Żony szwedzkich piłkarzy zaopiekują się ukraińskimi sierotami

Dodano:   /  Zmieniono: 
"Kiedy turniej odbywa się na Ukrainie, naturalną rzeczą jest, że należy pomóc tym, którzy zostaną zapomniani przy fanfarach" (fot. sxc)
Żony szwedzkich piłkarzy rozpoczęły akcję pomocy dzieciom z domu dziecka pod Kijowem, gdzie reprezentacja "Trzech Koron" rozegra trzy mecze grupowe podczas mistrzostw Europy (8 czerwca - 1 lipca).

- Kiedy turniej odbywa się na Ukrainie, naturalną rzeczą jest, że  należy pomóc tym, którzy zostaną zapomniani przy fanfarach i blichtrze towarzyszącym tej wielkiej imprezy - powiedziała Mariella Isaksson, żona Andreasa, bramkarza PSV Eindhoven.

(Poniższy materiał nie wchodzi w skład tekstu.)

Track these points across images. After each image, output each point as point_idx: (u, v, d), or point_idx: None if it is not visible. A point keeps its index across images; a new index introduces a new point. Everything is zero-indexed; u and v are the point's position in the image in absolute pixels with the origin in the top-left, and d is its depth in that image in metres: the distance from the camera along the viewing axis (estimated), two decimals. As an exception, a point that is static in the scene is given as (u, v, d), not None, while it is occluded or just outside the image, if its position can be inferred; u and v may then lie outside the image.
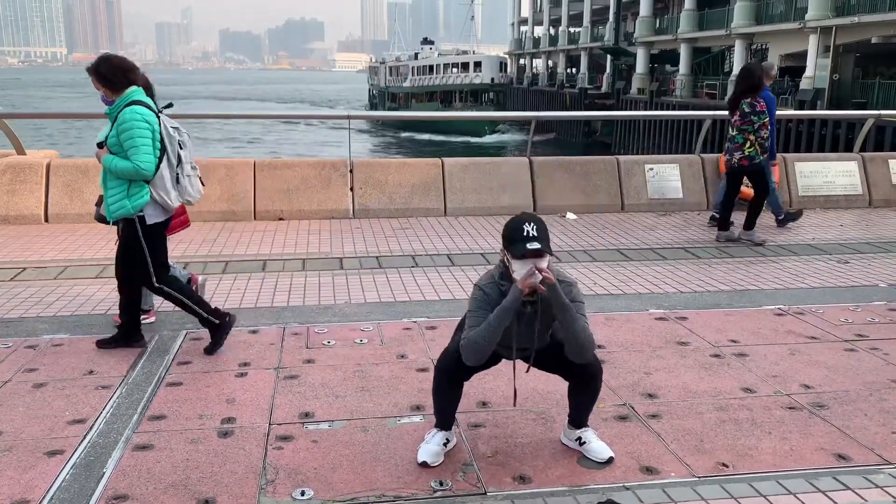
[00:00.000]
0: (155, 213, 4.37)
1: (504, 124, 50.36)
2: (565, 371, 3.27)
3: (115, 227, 4.51)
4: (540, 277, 2.96)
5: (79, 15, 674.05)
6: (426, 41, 74.86)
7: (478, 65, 57.66)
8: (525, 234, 2.98)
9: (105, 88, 4.30)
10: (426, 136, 51.05)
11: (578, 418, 3.35)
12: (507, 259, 3.06)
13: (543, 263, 3.00)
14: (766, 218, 8.40)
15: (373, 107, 74.31)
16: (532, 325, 3.12)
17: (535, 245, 2.95)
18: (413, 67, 65.76)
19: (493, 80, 57.35)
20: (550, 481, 3.11)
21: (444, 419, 3.31)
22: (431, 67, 62.87)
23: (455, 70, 59.78)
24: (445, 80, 60.01)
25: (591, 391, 3.30)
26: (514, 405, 3.58)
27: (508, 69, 67.25)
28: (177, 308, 4.50)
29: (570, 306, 3.04)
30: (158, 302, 5.39)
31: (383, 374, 4.18)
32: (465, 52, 65.14)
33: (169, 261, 4.62)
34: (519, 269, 3.00)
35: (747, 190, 9.13)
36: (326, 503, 2.94)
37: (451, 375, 3.20)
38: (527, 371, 3.26)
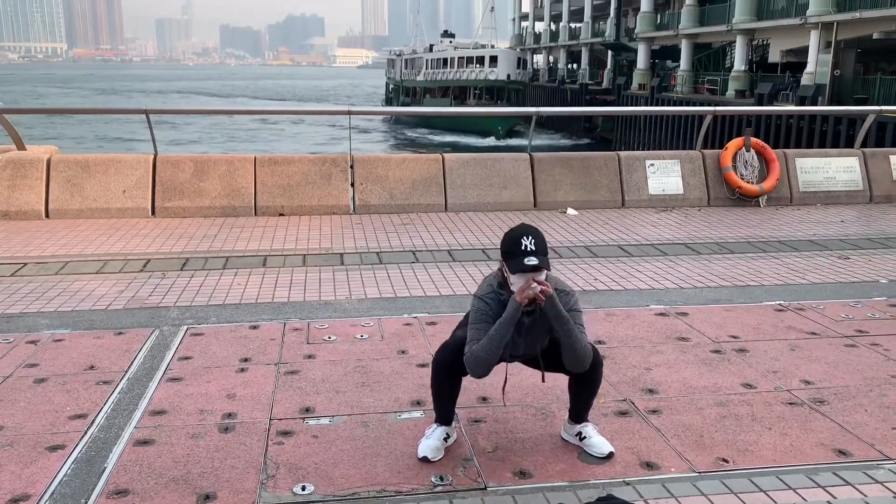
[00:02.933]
0: None
1: (522, 126, 45.83)
2: (564, 367, 3.27)
3: (117, 222, 4.51)
4: (538, 288, 2.96)
5: (79, 10, 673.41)
6: (446, 34, 70.57)
7: (494, 60, 53.83)
8: (524, 248, 2.98)
9: None
10: (440, 138, 47.98)
11: (579, 412, 3.36)
12: (506, 271, 3.08)
13: (541, 276, 3.01)
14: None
15: (388, 101, 70.78)
16: (532, 333, 3.16)
17: (533, 260, 2.96)
18: (427, 60, 61.77)
19: (509, 76, 52.28)
20: (551, 476, 3.11)
21: (444, 414, 3.32)
22: (445, 61, 59.28)
23: (470, 65, 56.03)
24: (459, 76, 56.50)
25: (591, 384, 3.30)
26: (504, 405, 3.65)
27: (528, 65, 61.89)
28: (179, 302, 4.51)
29: (567, 318, 3.05)
30: (158, 298, 5.40)
31: (384, 369, 4.18)
32: (482, 47, 60.92)
33: None
34: (517, 283, 3.02)
35: (748, 186, 9.14)
36: (327, 498, 2.95)
37: (448, 370, 3.21)
38: (542, 380, 3.34)
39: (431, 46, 66.02)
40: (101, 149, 38.18)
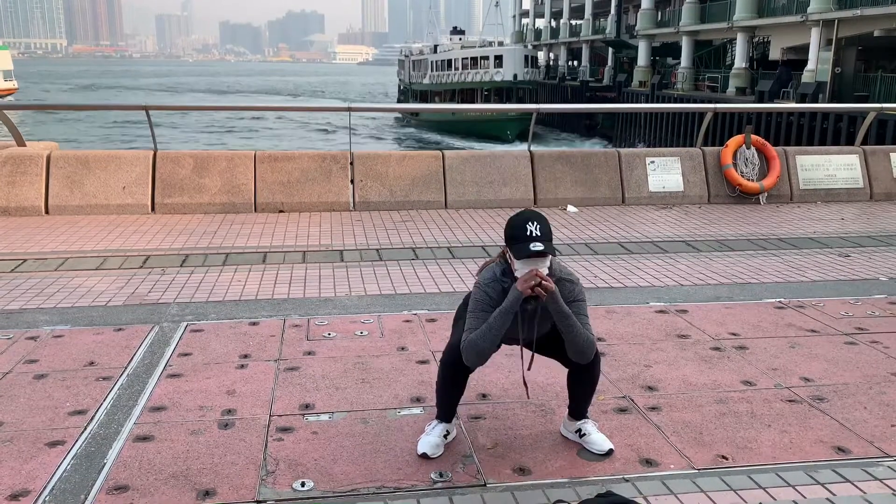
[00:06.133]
0: None
1: (536, 128, 42.15)
2: (564, 357, 3.24)
3: (117, 218, 4.51)
4: (538, 280, 2.91)
5: (79, 6, 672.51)
6: (455, 30, 66.94)
7: (499, 59, 50.83)
8: (528, 233, 2.92)
9: None
10: (438, 139, 45.74)
11: (578, 409, 3.35)
12: (510, 258, 3.02)
13: (546, 264, 2.96)
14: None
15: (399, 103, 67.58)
16: (534, 321, 3.10)
17: (539, 246, 2.90)
18: (432, 62, 58.63)
19: (515, 76, 49.31)
20: (550, 473, 3.12)
21: (447, 412, 3.31)
22: (450, 62, 55.44)
23: (474, 66, 52.81)
24: (464, 78, 53.33)
25: (590, 380, 3.28)
26: (528, 398, 3.60)
27: (538, 62, 57.56)
28: (179, 298, 4.51)
29: (568, 314, 3.00)
30: (158, 294, 5.40)
31: (383, 366, 4.19)
32: (489, 44, 57.71)
33: None
34: (521, 269, 2.96)
35: (748, 183, 9.13)
36: (326, 494, 2.95)
37: (455, 369, 3.19)
38: (528, 368, 3.20)
39: (436, 47, 63.54)
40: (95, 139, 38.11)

Razem z Amandą Elmander, żoną napastnika Galatasaray Johana Elmandera i małżonką pomocnika Olimpique Lyon Kima Kallstroema - Ericą, rozpoczęły w kwietniu akcję, której celem jest pomoc finansowa dla domu dziecka w miejscowości Piski, 80 kilometrów od Kijowa. Chcą m.in. stworzyć przy nim przedszkola dla sierot.

"Spędziłam trochę czasu na Ukrainie podczas letnich studiów pielęgniarskich i bardzo przejęłam się dramatyczną sytuacją tamtejszych sierot. Stąd ta inicjatywa, zwłaszcza, że nasi mężowie będą w tym kraju grać mecze, a my będziemy tam obecne" - powiedziała Amanda Elmander w  rozmowie z dziennikiem "Aftonbladet". Podkreśliła, że po latach mieszkania w różnych krajach Europy, żony piłkarzy posiadają bardzo dużą sieć kontaktów i ich zapytania o pomoc spotkały się od razu z dobrym odbiorem. - Nikt nam nie odmówił. Na początek najwięksi producenci sprzętu sportowego zapewnili, że dostarczą wszystko, co potrzebuje zespół piłkarski przy domu dziecka w Piski, by dzieci grały w piłkę w tych samych strojach i butach, co piłkarze na turnieju w ich kraju -  zaznaczyła.

Na kijowskim Stadionie Olimpijskim Szwecja spotka się 11 czerwca z Ukrainą, cztery dni później z Anglią i 19 czerwca z Francją.